**Material for the task**
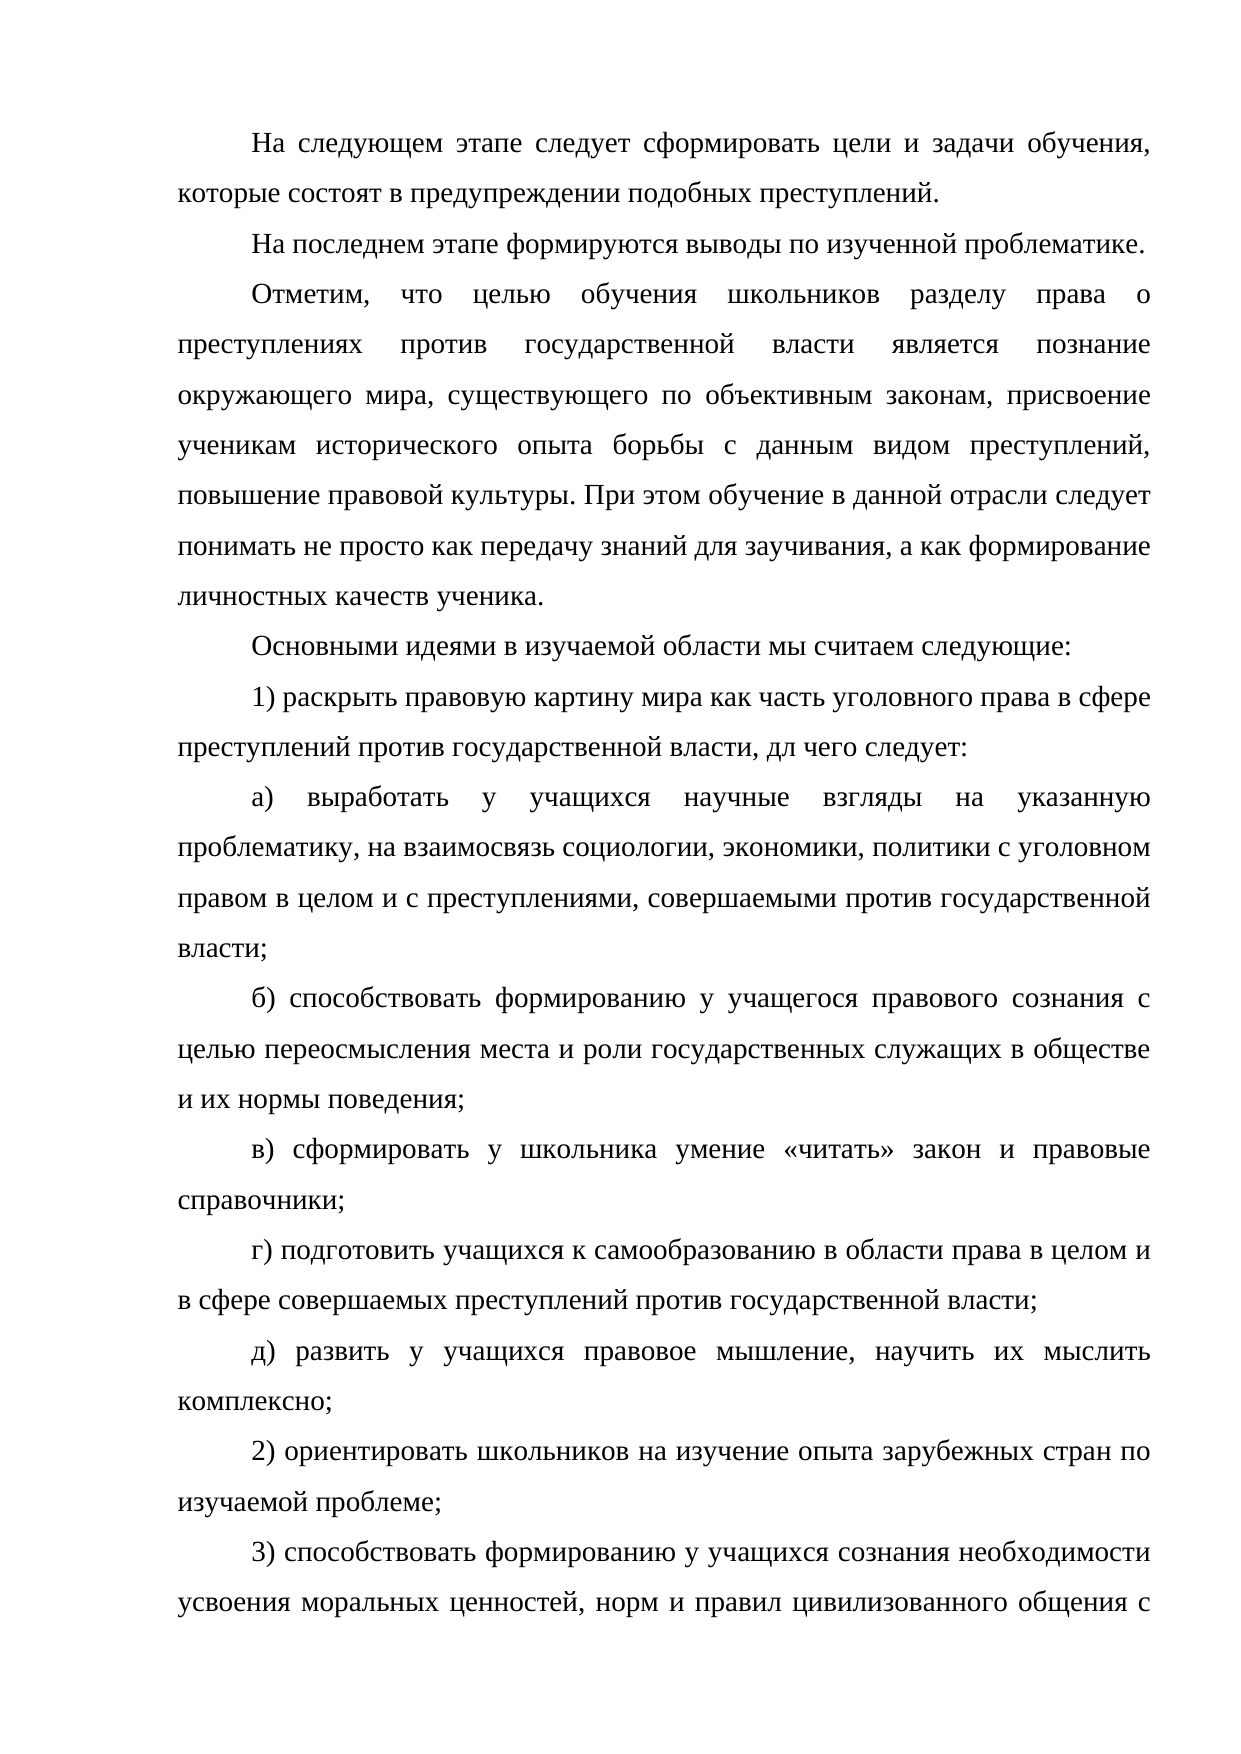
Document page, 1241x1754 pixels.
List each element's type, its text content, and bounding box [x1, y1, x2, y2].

text 1) раскрыть правовую картину мира как часть уголовного права в сфере преступлений против государственной власти, дл чего следует: [177, 679, 1152, 762]
text 2) ориентировать школьников на изучение опыта зарубежных стран по изучаемой проблеме; [177, 1433, 1152, 1517]
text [177, 1534, 1152, 1618]
text На последнем этапе формируются выводы по изученной проблематике. [177, 226, 1152, 259]
text а) выработать у учащихся научные взгляды на указанную проблематику, на взаимосвязь социологии, экономики, политики с уголовном правом в целом и с преступлениями, совершаемыми против государственной власти; [177, 779, 1152, 964]
text д) развить у учащихся правовое мышление, научить их мыслить комплексно; [177, 1333, 1152, 1417]
text Основными идеями в изучаемой области мы считаем следующие: [177, 628, 1152, 662]
text б) способствовать формированию у учащегося правового сознания с целью переосмысления места и роли государственных служащих в обществе и их нормы поведения; [177, 981, 1152, 1115]
text в) сформировать у школьника умение «читать» закон и правовые справочники; [177, 1131, 1152, 1215]
text На следующем этапе следует сформировать цели и задачи обучения, которые состоят в предупреждении подобных преступлений. [177, 125, 1152, 209]
text Отметим, что целью обучения школьников разделу права о преступлениях против государственной власти является познание окружающего мира, существующего по объективным законам, присвоение ученикам исторического опыта борьбы с данным видом преступлений, повышение правовой культуры. При этом обучение в данной отрасли следует понимать не просто как передачу знаний для заучивания, а как формирование личностных качеств ученика. [177, 276, 1152, 612]
text г) подготовить учащихся к самообразованию в области права в целом и в сфере совершаемых преступлений против государственной власти; [177, 1232, 1152, 1316]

**Task item**
The word "области" may appear in several lines of the data; count those lines and give only the number.

**Answer to the problem**
2